## Begin Document extract

Use the following commands to download the WarpX source code and switch to the correct branch:

git clone https://github.com/ECP-WarpX/WarpX.git $HOME/src/warpx

We use the following modules and environments on the system ($HOME/perlmutter_warpx.profile).

# please set your project account
export proj=<yourProject>

# required dependencies
module load cmake/git-20210830  # 3.22-dev
module swap PrgEnv-nvidia PrgEnv-gnu
module swap gcc gcc/9.3.0
module load cuda

# optional: just an additional text editor
# module load nano  # TODO: request from support

# optional: for openPMD support
module load cray-hdf5-parallel/1.12.0.6
export CMAKE_PREFIX_PATH=$HOME/sw/perlmutter/adios2-2.7.1:$CMAKE_PREFIX_PATH

# optional: Python, ...
# TODO

# GPU-aware MPI
export MPICH_GPU_SUPPORT_ENABLED=1

# optional: an alias to request an interactive node for two hours
function getNode() {
    salloc -N 1 --ntasks-per-node=4 -t 2:00:00 -C gpu -c 32 -G 4 -A $proj
}

# optimize CUDA compilation for A100
export AMREX_CUDA_ARCH=8.0

# compiler environment hints
export CC=$(which gcc)
export CXX=$(which g++)
export FC=$(which gfortran)
export CUDACXX=$(which nvcc)
export CUDAHOSTCXX=$(which g++)

We recommend to store the above lines in a file, such as $HOME/perlmutter_warpx.profile, and load it into your shell after a login:

source $HOME/perlmutter_warpx.profile

And since Perlmutter does not yet provide a module for it, install ADIOS2:

git clone -b v2.7.1 https://github.com/ornladios/ADIOS2.git src/adios2
cmake -S src/adios2 -B src/adios2-build -DADIOS2_USE_Fortran=OFF -DADIOS2_USE_Python=OFF -DCMAKE_INSTALL_PREFIX=$HOME/sw/perlmutter/adios2-2.7.1
cmake --build src/adios2-build --target install -j 32

Then, cd into the directory $HOME/src/warpx and use the following commands to compile:

cd $HOME/src/warpx
rm -rf build

cmake -S . -B build -DWarpX_OPENPMD=ON -DWarpX_DIMS=3 -DWarpX_COMPUTE=CUDA
cmake --build build -j 32

The general cmake compile-time options apply as usual.

## End Document extract
## Begin Excerpted records

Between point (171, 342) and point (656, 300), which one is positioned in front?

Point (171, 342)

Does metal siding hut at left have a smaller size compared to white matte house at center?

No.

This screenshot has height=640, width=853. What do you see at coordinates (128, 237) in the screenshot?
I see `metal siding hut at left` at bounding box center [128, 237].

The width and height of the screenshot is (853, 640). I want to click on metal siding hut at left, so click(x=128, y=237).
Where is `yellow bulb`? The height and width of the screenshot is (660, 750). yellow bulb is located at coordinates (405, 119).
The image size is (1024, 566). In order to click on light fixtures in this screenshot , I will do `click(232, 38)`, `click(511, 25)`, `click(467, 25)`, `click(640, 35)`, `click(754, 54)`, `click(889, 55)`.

## End Excerpted records
## Begin Excerpted records

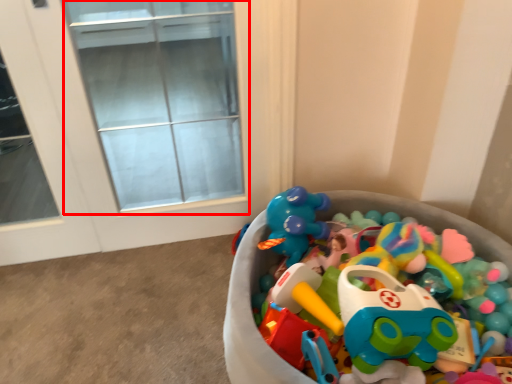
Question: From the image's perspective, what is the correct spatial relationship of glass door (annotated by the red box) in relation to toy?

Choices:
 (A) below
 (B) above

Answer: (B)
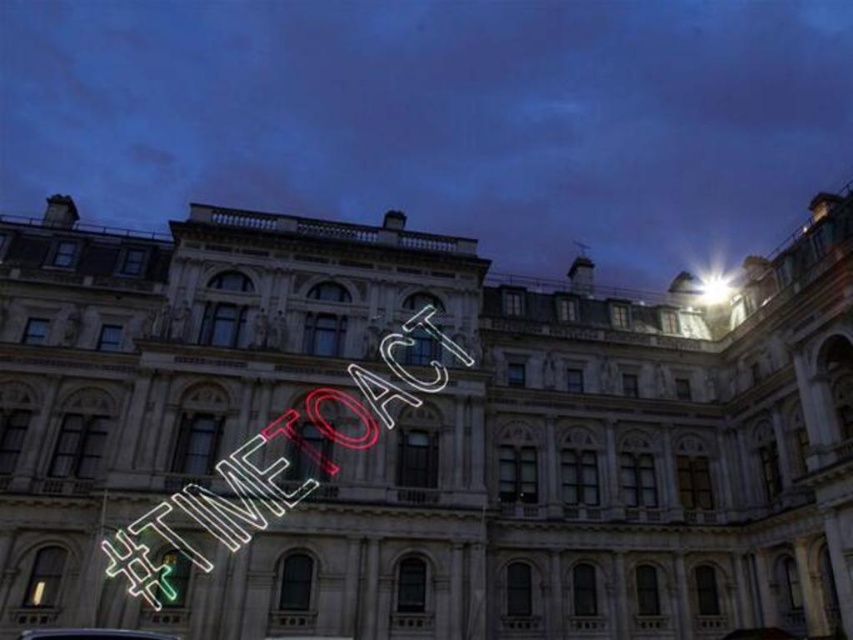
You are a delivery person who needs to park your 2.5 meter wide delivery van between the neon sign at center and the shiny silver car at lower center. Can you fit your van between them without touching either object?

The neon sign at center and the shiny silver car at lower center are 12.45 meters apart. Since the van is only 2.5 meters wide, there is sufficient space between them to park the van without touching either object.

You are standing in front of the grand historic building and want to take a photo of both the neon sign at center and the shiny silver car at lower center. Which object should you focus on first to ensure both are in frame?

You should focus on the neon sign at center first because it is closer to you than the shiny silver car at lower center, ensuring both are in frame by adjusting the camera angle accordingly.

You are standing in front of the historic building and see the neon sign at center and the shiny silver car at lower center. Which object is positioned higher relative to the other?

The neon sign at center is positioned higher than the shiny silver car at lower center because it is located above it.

## End Excerpted records

### Tasks and exercises:
A. In the WarpX build instructions, what value is assigned to AMREX_CUDA_ARCH?
B. In the records, start at the line containing "touching either object." and end with the line containing "You are standing in front of the historic". Rewrite those lines, changing "neon sign" to "street lamp" throughout and leaving everything else as it is.
The records bear no relation to the WarpX build instructions.

### Solutions per task:
A. 8.0

B.
The street lamp at center and the shiny silver car at lower center are 12.45 meters apart. Since the van is only 2.5 meters wide, there is sufficient space between them to park the van without touching either object.

You are standing in front of the grand historic building and want to take a photo of both the street lamp at center and the shiny silver car at lower center. Which object should you focus on first to ensure both are in frame?

You should focus on the street lamp at center first because it is closer to you than the shiny silver car at lower center, ensuring both are in frame by adjusting the camera angle accordingly.

You are standing in front of the historic building and see the street lamp at center and the shiny silver car at lower center. Which object is positioned higher relative to the other?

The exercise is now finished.